Clemson Prof in NYT: Human Extinction ‘Might Just Be a Good Thing,’ Because Global Warming

Still from Warner Bros' "I Am Legend" (2007). Inset: profile picture of Clemson professor
Warner Bros., clemson.edu

An opinion piece published in the New York Times Monday argues the extinction of human beings could be a “good thing” due to humanity’s contribution to climate change, among other reasons.

Under a headline reading, “Would Human Extinction Be a Tragedy?” Clemson professor Todd May (pictured) writes, “Human beings are destroying large parts of the inhabitable earth and causing unimaginable suffering to many of the animals that inhabit it.”

He continues:

This is happening through at least three means. First, human contribution to climate change is devastating ecosystems, as the recent article on Yellowstone Park in The Times exemplifies. Second, increasing human population is encroaching on ecosystems that would otherwise be intact. Third, factory farming fosters the creation of millions upon millions of animals for whom it offers nothing but suffering and misery before slaughtering them in often barbaric ways. There is no reason to think that those practices are going to diminish any time soon. Quite the opposite. Humanity, then, is the source of devastation of the lives of conscious animals on a scale that is difficult to comprehend. [emphasis added]

However, May does concede that there is “more to the story,” praising the human race for “an advanced level of reason that can experience wonder at the world in a way that is foreign to most if not all other animals.”

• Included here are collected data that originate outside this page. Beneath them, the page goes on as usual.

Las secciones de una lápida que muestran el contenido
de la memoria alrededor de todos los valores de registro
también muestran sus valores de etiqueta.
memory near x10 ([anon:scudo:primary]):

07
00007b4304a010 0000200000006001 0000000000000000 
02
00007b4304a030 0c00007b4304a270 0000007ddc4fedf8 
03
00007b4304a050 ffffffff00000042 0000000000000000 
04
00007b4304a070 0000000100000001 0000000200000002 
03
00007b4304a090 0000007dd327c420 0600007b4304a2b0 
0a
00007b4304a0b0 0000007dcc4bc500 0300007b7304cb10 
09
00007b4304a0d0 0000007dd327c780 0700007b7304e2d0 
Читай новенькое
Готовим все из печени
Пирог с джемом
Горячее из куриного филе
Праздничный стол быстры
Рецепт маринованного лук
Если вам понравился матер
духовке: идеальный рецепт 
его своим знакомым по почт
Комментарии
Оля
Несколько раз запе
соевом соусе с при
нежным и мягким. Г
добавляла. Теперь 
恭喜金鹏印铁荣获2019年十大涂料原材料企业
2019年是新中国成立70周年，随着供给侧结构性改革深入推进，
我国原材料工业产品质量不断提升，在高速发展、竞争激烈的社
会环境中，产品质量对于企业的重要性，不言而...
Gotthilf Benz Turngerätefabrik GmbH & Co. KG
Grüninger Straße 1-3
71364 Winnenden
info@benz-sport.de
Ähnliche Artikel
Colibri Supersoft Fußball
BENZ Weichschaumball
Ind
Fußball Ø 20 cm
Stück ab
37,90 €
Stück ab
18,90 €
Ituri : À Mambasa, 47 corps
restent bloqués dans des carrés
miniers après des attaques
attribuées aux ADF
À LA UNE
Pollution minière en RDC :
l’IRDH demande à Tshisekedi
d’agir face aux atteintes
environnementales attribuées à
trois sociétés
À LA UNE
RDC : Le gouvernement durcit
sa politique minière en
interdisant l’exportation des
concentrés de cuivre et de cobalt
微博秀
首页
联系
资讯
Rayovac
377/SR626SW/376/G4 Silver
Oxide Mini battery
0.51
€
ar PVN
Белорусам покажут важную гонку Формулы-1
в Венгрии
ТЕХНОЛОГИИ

“We create art of various kinds: literature, music and painting among them. We engage in sciences that seek to understand the universe and our place in it. Were our species to go extinct, all of that would be lost,” he also writes in praise of humanity.

May fails to commit fully to his proposition, ceding that “the issue is quite complex.”

“It may well be, then, that the extinction of humanity would make the world better off and yet would be a tragedy,” he writes. “I don’t want to say this for sure, since the issue is quite complex. But it certainly seems a live possibility, and that by itself disturbs me.”